Noticing Anna Mikhailovna and her son, Prince Vassily dismissed the doctor with a bow and silently, but with a questioning look, came over to them. The son noticed how deep grief suddenly appeared in his mother’s eyes and smiled slightly.

“Yes, Prince, we meet here under such sad circumstances…Well, how is our dear patient?” she said, as if oblivious of the cold, insulting gaze directed at her.

Prince Vassily looked questioningly, to the point of bewilderment, at her, then at Boris. Boris bowed courteously. Prince Vassily, without responding to the bow, turned to Anna Mikhailovna and replied to her question with a movement of the head and lips signifying the worst hopes for the patient.

“Can it be?” exclaimed Anna Mikhailovna. “Ah, it’s terrible! I’m afraid to think…This is my son,” she added, pointing to Boris. “He wanted to thank you himself.”

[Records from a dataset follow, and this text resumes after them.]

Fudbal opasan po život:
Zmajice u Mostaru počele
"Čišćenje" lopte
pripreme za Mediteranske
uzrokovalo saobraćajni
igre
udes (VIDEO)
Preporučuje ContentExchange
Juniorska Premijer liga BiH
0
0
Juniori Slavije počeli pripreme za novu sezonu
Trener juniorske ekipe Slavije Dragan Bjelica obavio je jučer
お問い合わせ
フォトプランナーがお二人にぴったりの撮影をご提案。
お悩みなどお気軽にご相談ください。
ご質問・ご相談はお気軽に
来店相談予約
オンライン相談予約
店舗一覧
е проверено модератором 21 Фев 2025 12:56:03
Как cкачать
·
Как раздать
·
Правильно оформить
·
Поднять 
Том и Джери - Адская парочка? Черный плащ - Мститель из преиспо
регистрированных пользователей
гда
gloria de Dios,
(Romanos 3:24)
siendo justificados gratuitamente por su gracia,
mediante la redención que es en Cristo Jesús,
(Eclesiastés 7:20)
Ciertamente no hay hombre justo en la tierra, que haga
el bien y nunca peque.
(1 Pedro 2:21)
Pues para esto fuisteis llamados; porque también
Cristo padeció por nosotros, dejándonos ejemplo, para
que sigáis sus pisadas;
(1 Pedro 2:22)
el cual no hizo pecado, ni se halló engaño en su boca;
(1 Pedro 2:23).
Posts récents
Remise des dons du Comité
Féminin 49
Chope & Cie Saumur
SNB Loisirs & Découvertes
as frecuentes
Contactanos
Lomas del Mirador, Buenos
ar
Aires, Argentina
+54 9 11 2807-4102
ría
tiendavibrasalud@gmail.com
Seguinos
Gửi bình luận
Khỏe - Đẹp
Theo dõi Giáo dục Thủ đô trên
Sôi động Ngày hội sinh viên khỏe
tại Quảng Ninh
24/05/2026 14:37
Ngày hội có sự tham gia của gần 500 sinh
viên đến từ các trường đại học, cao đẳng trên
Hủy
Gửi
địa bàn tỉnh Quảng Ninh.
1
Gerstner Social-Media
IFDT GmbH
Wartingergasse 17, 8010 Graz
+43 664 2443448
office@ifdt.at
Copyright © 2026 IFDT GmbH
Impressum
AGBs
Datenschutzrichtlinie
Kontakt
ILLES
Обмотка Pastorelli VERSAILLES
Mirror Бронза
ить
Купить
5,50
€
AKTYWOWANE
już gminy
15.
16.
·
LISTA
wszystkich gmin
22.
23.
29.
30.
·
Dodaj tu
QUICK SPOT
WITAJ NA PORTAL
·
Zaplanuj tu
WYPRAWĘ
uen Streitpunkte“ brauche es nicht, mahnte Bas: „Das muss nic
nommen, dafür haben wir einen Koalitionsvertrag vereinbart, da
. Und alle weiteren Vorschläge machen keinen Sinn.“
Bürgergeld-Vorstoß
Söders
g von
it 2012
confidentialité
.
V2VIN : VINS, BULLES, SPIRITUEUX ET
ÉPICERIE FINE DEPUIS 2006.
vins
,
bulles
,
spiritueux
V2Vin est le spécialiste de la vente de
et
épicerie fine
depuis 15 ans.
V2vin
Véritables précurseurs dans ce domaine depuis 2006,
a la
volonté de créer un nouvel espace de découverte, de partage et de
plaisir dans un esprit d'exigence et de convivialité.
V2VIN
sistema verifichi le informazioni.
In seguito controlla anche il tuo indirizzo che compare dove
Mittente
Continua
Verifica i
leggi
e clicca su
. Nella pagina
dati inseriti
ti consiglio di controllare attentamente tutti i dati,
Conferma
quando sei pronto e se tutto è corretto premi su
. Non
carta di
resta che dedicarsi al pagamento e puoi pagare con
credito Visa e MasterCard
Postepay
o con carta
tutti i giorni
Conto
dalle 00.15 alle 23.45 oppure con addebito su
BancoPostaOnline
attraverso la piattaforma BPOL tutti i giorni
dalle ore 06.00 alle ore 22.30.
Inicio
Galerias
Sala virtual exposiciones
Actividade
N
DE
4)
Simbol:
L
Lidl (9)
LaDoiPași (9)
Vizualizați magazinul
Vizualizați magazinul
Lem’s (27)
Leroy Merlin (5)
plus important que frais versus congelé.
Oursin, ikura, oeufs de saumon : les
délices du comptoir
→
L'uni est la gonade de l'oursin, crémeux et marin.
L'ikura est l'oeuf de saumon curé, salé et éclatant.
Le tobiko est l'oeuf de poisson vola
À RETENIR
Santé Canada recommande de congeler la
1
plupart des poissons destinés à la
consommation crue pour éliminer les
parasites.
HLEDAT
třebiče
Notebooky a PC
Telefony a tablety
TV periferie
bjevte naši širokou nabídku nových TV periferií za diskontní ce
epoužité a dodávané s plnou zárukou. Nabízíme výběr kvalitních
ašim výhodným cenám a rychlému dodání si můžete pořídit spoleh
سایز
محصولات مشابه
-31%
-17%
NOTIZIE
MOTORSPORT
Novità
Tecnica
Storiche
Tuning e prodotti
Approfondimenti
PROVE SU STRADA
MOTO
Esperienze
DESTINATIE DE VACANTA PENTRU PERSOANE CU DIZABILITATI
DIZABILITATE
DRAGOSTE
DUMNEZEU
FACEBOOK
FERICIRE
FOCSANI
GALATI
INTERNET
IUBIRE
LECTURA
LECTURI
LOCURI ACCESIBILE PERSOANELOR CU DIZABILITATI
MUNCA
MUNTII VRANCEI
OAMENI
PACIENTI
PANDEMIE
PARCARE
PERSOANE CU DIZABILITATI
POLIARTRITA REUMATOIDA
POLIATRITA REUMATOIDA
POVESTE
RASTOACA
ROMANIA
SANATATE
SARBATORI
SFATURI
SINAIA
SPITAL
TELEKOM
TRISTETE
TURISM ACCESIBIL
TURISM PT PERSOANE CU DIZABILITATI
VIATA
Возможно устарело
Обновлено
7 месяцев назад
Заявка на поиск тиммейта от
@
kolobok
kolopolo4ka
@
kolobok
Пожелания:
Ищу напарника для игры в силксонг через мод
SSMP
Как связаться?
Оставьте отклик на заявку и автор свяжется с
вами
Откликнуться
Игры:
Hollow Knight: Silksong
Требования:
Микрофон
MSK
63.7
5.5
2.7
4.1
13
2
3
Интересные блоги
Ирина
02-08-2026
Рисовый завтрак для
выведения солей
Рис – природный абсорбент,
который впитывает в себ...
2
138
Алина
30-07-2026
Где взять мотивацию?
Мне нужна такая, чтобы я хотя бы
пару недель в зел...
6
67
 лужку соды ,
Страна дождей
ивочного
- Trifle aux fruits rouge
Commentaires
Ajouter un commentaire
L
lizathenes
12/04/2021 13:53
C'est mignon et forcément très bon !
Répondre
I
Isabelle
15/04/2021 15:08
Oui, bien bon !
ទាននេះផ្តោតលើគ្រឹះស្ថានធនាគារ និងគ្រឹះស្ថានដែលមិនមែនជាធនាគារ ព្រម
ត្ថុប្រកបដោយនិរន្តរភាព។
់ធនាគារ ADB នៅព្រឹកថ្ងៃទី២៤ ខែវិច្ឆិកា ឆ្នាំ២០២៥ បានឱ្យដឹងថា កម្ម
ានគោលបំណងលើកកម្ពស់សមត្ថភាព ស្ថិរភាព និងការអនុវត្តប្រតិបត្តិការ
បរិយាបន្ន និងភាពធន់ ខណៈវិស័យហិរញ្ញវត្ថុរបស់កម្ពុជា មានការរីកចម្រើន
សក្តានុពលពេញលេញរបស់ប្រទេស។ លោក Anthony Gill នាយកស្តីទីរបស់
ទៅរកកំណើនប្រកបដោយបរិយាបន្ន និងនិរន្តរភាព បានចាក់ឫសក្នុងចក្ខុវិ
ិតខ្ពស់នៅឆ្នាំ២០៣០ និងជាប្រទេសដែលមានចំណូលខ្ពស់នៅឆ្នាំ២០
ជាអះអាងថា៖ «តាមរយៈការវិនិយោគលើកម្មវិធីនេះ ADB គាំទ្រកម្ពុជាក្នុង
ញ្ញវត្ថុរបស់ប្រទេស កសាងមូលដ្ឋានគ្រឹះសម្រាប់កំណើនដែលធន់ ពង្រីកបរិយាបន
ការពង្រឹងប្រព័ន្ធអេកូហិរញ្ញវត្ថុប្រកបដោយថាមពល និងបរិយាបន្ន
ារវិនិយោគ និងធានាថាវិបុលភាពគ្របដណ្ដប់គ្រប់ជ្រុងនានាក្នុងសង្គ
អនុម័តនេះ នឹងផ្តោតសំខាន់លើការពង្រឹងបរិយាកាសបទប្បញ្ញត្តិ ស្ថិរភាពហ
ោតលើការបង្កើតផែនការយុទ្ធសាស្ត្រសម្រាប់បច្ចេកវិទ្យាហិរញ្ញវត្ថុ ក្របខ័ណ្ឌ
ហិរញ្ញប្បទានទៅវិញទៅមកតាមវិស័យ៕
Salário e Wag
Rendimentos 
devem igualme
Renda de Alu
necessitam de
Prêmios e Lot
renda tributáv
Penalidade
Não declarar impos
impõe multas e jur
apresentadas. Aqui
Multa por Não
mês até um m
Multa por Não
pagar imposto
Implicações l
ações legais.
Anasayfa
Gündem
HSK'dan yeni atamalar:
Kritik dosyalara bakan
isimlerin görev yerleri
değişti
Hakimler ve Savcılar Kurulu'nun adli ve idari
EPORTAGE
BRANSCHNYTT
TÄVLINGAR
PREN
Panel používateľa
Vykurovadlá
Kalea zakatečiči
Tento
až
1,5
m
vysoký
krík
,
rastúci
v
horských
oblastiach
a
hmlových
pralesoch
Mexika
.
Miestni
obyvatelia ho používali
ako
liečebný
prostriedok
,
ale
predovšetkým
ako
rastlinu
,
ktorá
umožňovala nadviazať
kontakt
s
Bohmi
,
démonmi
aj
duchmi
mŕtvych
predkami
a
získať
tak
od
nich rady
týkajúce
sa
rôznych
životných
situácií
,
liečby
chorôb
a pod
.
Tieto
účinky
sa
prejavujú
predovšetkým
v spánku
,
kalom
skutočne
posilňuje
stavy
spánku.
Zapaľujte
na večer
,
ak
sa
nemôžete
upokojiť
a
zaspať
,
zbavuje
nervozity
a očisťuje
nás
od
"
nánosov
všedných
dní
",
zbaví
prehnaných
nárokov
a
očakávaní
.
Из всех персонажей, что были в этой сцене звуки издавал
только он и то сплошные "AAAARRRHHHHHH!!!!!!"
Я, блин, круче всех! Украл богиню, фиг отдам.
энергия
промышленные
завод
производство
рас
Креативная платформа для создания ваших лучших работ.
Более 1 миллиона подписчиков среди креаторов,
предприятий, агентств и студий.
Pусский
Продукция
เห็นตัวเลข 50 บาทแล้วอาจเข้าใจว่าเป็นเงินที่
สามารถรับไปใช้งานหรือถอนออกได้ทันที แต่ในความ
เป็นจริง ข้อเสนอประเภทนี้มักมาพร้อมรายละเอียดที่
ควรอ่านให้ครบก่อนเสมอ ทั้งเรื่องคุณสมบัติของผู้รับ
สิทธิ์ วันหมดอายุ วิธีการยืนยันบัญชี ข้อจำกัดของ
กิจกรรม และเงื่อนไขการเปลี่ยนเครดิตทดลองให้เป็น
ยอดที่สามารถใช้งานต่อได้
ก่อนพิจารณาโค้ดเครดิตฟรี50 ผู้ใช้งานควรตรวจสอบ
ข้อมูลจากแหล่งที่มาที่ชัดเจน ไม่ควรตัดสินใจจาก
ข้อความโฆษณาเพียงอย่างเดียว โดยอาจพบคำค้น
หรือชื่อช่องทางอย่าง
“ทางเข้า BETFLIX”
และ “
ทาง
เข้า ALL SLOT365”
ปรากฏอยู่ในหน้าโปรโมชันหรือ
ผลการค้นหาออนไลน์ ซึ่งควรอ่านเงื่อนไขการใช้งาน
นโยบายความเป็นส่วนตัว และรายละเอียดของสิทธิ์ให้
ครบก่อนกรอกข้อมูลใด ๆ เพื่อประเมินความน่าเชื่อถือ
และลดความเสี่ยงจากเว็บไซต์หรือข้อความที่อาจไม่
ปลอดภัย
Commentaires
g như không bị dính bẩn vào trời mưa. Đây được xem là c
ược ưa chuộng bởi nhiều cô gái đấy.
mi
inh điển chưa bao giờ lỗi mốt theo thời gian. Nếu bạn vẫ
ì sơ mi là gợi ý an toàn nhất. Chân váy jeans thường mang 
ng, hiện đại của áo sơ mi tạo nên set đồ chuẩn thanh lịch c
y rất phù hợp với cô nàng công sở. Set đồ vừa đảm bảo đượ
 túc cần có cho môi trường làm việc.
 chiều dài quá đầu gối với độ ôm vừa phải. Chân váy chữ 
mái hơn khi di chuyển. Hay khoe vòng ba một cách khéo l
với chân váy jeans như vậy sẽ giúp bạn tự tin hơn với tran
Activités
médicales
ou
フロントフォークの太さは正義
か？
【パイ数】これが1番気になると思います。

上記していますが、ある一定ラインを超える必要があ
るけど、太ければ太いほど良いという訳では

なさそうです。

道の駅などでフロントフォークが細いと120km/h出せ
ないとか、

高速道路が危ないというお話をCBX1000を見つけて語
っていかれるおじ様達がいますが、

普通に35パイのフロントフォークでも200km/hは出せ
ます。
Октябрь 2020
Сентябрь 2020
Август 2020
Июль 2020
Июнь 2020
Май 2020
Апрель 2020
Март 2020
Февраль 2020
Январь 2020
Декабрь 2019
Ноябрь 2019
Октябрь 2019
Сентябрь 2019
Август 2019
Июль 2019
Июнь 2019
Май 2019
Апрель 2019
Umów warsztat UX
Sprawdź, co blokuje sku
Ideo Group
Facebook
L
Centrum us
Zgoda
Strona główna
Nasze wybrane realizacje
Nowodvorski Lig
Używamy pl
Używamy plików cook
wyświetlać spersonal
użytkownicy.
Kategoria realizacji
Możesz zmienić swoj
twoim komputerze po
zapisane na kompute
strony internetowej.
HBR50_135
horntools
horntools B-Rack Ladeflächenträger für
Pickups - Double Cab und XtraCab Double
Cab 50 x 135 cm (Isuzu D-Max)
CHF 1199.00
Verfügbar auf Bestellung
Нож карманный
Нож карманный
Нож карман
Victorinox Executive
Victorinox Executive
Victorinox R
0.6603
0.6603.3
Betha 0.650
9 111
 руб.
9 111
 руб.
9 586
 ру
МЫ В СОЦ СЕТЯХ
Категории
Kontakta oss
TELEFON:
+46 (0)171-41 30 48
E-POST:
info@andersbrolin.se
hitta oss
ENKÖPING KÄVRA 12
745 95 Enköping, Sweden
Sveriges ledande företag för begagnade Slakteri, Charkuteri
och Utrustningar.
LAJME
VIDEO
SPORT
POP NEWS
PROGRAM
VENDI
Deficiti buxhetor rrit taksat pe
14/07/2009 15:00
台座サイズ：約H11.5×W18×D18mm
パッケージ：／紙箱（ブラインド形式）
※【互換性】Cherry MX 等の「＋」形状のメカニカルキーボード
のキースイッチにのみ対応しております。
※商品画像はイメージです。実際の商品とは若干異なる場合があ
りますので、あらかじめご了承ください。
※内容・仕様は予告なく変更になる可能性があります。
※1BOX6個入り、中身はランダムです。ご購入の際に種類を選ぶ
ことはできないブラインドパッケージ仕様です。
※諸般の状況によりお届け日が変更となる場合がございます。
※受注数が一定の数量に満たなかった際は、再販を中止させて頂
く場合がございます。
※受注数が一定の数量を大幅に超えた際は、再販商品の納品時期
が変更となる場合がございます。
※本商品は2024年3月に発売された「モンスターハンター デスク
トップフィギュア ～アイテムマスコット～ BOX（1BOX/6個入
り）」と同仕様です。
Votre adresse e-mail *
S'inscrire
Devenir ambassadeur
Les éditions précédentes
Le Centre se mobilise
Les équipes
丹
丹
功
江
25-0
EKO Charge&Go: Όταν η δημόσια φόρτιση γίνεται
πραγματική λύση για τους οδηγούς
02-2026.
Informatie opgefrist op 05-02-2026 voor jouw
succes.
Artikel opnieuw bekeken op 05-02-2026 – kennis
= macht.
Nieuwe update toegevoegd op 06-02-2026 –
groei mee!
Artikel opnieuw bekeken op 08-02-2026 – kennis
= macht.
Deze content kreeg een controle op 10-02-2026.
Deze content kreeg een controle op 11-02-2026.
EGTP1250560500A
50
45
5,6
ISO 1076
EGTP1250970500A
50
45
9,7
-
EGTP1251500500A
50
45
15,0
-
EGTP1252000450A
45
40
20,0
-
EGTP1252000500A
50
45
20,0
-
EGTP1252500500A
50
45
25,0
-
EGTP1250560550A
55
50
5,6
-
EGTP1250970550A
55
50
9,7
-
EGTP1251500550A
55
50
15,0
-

Boris once more bowed courteously.

“Believe me, Prince, a mother’s heart will never forget what you have done for us.”

“I’m glad that I could give you pleasure, my dearest Anna Mikhailovna,” said Prince Vassily, straightening his jabot and in his gesture and voice displaying here, in Moscow, before the patronized Anna Mikhailovna, far greater importance than in Petersburg, at Annette Scherer’s soirée.

“Try to serve well and be worthy,” he added, sternly addressing Boris. “I’m glad…You’re here on leave?” he dictated in his passionless tone.

“Awaiting orders, Your Excellency, to be dispatched to my new assignment,” replied Boris, showing neither vexation at the prince’s abrupt tone, nor the wish to get into conversation, but so calmly and deferentially that the prince looked at him intently.